Deaths from measles in Africa have dropped by 91 per cent — from an estimated 396,000 to 36,000 — between 2000 and 2006, thus achieving the United Nations goal to cut measles deaths by 90 percent four years early, it was announced today.

Africa-led declines helped world measles deaths to fall 68 percent — from 757,000 to 242,000 — also during this period, according the Measles Initiative, which comprises the UN Foundation, UN Children’s Fund (UNICEF), UN World Health Organization (WHO), the American Red Cross and the United States Centers for Disease Control and Prevention (CDC)

The extraordinary successes in Africa are thanks to national governments’ firm commitment to fully implement the measles reduction strategy, including vaccinating all children before their first birthday and providing a second opportunity to be vaccinated through mass campaigns, the Initiative said.

These campaigns have had a significant impact on reducing measles deaths worldwide.

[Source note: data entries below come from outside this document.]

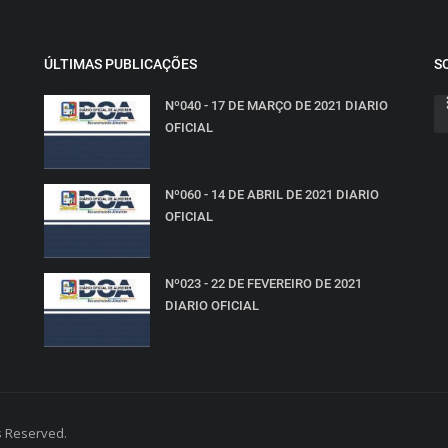
ÚLTIMAS PUBLICAÇÕES
S
Nº040 - 17 DE MARÇO DE 2021 DIARIO
OFICIAL
Nº060 - 14 DE ABRIL DE 2021 DIARIO
OFICIAL
Nº023 - 22 DE FEVEREIRO DE 2021
DIARIO OFICIAL
ts Reserved.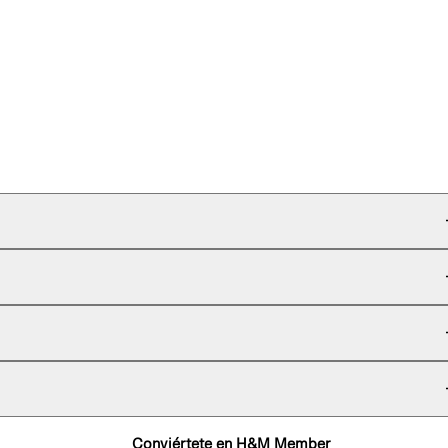
Conviértete en H&M Member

Between 2000 and 2006, some 478 million children between the ages of nine months and 14 years received the vaccine in campaigns in 46 of the 47 priority countries severely impacted by measles.

"The dramatic drop in measles deaths in Africa and the strong progress being made worldwide are a testament to the power of strong partnerships and the impact they can have on child survival," said Ann M. Veneman, Executive Director of UNICEF.

The Initiative urged countries that have put accelerated measles control activities into action must maintain the momentum by continuing to conduct conducting follow-up vaccination activities every two to four years until their routine immunization systems are capable of providing measles vaccination to all children.